═════ TEXTO FUENTE ═════
Santa María del Chicu, el nuevo proyecto con el que buscan reforzar su comunidad y recuperar su actividad productiva
En los últimos meses, la comunidad de clarisas de Belorado ha estado sometida a una intensa presión normativa y administrativa que, lejos de fomentar la iniciativa, ha terminado por constreñir su creatividad y su capacidad emprendedora.
Se les ha denegado la licencia de núcleo zoológico, pese a que la presencia de animales —perros, cerdos o aves de corral— ha sido durante siglos una práctica habitual en conventos y monasterios españoles, tanto como medio de sustento como parte de su tradición productiva. También se les ha impedido participar en eventos culinarios de carácter divulgativo, se han intervenido sus cuentas bancarias y han sido objeto de demandas judiciales.
Las restricciones no se han detenido ahí. La no renovación del número de licencia del registro sanitario les impide continuar elaborando sus reconocidos chocolates, reduciendo de forma drástica su capacidad económica y limitando una de sus actividades más emblemáticas.
═════
* TAREA ASIGNADA 1
Resume en tres oraciones, por favor, el texto sobre las clarisas de Belorado.
* TAREA ASIGNADA 2
Copia el texto sobre las clarisas de Belorado desde "Santa María del" hasta "su capacidad emprendedora." y renombra "comunidad" como "congregación".
═════ ENTRADAS EXTRAÍDAS ═════
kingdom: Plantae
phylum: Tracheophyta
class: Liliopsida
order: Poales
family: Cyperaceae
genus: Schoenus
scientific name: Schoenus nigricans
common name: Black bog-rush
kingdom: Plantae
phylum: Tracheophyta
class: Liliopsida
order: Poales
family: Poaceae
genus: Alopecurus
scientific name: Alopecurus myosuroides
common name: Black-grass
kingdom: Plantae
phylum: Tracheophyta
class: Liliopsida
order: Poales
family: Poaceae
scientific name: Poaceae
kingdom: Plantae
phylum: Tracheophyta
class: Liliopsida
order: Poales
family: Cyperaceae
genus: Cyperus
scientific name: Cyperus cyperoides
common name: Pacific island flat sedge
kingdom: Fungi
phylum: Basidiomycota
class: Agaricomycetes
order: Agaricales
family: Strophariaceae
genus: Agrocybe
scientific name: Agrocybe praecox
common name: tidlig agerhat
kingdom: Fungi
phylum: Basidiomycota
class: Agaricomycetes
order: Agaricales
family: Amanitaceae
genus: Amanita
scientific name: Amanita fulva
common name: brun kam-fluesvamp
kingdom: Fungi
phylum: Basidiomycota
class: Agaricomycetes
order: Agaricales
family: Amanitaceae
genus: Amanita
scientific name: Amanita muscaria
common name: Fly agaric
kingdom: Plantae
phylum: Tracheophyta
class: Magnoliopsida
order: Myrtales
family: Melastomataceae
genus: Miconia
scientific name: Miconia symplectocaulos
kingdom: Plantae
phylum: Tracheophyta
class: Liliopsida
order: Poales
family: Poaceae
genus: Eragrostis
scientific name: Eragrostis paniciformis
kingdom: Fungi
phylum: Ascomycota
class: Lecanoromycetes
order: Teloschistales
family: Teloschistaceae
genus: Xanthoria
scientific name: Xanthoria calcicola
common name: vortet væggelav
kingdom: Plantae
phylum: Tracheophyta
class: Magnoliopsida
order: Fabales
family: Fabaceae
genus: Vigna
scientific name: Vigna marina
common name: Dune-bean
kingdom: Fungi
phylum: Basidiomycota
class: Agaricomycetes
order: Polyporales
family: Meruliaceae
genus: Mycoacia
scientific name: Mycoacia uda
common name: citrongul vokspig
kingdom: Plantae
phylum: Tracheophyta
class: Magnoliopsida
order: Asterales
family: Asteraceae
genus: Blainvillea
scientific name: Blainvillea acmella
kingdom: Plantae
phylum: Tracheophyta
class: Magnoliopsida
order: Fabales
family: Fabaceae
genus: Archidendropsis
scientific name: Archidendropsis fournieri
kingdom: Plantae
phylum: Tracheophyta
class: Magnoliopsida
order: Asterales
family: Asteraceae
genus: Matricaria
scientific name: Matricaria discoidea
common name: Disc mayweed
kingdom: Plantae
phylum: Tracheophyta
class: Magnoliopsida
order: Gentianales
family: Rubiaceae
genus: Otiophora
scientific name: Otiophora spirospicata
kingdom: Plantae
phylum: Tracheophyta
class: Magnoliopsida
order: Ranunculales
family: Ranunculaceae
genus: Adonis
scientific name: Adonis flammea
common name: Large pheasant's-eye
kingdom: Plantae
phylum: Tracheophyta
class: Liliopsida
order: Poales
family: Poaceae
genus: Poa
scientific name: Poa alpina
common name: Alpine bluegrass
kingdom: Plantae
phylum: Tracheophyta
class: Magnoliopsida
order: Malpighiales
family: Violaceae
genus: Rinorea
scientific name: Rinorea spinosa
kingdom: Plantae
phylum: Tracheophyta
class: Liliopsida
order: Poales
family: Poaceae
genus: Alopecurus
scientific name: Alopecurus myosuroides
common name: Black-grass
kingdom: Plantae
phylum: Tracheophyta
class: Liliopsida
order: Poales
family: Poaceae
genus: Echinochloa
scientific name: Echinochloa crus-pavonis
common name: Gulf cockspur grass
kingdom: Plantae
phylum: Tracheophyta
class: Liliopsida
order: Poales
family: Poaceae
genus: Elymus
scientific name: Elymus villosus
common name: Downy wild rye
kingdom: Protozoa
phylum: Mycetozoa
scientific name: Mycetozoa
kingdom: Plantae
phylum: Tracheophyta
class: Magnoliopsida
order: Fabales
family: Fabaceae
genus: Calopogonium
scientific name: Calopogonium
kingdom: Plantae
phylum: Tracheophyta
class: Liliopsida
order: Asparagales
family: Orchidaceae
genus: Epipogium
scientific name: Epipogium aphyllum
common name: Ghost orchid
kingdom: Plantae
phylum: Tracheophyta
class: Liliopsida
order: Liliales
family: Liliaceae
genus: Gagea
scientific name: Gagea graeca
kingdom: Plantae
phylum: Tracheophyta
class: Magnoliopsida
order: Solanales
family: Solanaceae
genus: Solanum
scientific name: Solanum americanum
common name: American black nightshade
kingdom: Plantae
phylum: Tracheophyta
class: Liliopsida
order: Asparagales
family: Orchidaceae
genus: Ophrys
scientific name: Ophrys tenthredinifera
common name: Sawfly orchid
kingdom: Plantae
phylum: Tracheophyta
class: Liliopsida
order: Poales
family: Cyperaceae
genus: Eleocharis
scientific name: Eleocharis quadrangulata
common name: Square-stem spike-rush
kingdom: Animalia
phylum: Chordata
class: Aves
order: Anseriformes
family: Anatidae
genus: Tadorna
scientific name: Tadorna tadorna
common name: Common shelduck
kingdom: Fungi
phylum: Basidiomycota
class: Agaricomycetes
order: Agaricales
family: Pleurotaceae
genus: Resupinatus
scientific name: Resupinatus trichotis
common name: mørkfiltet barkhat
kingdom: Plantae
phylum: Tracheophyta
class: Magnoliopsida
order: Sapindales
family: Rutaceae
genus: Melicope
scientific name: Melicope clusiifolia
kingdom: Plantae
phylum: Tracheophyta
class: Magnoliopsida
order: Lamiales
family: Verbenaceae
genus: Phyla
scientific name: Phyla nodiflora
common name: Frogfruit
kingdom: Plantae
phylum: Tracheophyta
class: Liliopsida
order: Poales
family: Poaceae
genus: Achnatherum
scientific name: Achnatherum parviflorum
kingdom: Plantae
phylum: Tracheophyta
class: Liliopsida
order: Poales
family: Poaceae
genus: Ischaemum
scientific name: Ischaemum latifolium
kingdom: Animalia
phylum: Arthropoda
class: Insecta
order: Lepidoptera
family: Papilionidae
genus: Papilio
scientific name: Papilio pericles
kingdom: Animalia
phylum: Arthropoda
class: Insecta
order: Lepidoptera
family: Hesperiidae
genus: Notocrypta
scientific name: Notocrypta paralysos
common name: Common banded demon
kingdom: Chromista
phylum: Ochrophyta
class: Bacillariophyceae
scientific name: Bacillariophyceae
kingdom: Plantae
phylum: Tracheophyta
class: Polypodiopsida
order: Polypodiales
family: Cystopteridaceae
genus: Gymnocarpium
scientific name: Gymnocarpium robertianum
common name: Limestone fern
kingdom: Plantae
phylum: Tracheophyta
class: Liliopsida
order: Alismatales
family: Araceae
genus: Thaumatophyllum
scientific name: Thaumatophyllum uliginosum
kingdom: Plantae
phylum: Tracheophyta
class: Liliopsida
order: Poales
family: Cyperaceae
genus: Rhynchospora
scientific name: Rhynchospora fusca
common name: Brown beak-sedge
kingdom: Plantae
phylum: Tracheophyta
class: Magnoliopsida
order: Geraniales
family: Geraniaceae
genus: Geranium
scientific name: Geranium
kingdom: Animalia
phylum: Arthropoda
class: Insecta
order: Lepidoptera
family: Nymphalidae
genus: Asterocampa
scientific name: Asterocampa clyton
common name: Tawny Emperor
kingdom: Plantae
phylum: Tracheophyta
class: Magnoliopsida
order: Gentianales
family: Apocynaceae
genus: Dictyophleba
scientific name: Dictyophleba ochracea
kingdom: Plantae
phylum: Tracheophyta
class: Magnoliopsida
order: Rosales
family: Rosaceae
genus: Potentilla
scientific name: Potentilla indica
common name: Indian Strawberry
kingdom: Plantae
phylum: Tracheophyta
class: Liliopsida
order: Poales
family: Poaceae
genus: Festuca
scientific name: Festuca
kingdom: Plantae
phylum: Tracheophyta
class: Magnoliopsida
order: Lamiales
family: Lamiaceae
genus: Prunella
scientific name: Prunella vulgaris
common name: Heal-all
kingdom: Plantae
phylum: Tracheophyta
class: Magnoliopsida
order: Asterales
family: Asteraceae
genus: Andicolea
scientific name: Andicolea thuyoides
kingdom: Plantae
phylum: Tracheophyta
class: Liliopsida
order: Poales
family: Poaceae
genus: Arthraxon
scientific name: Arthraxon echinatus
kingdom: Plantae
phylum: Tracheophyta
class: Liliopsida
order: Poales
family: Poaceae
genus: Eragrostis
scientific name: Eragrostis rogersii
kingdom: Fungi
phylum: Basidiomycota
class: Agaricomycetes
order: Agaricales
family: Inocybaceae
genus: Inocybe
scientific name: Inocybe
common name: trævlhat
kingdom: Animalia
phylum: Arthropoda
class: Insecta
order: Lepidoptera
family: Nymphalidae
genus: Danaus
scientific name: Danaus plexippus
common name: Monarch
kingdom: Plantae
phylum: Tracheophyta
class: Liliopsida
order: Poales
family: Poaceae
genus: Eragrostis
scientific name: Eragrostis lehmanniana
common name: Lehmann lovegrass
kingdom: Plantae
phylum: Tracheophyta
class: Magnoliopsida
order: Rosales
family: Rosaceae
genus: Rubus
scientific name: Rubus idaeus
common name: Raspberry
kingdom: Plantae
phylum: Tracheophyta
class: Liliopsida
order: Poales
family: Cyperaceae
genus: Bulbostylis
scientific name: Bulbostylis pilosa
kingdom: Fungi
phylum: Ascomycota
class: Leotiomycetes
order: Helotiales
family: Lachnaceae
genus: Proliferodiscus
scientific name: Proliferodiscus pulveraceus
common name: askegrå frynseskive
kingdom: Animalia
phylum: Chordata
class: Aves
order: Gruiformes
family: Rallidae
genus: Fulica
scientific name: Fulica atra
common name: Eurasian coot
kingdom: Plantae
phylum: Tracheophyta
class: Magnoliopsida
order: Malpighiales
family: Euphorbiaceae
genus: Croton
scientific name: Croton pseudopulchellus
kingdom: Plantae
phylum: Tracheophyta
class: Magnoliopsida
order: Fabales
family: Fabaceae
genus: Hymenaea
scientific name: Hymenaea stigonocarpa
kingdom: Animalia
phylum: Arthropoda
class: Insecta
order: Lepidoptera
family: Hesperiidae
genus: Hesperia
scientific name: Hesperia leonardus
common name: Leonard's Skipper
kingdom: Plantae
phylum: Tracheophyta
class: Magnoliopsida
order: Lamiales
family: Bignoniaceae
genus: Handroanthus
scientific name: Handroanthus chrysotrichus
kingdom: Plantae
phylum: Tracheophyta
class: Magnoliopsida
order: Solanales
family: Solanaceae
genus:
═════
* RESPUESTA 1
Santa María del Chicu es el nuevo proyecto con el que las clarisas de Belorado buscan reforzar su comunidad y recuperar su actividad productiva. En los últimos meses han estado sometidas a una intensa presión normativa y administrativa: se les ha denegado la licencia de núcleo zoológico, se les ha impedido participar en eventos culinarios de carácter divulgativo, se han intervenido sus cuentas bancarias y han sido objeto de demandas judiciales. Además, la no renovación del número de licencia del registro sanitario les impide seguir elaborando sus reconocidos chocolates, lo que reduce de forma drástica su capacidad económica.

* RESPUESTA 2
Santa María del Chicu, el nuevo proyecto con el que buscan reforzar su congregación y recuperar su actividad productiva
En los últimos meses, la congregación de clarisas de Belorado ha estado sometida a una intensa presión normativa y administrativa que, lejos de fomentar la iniciativa, ha terminado por constreñir su creatividad y su capacidad emprendedora.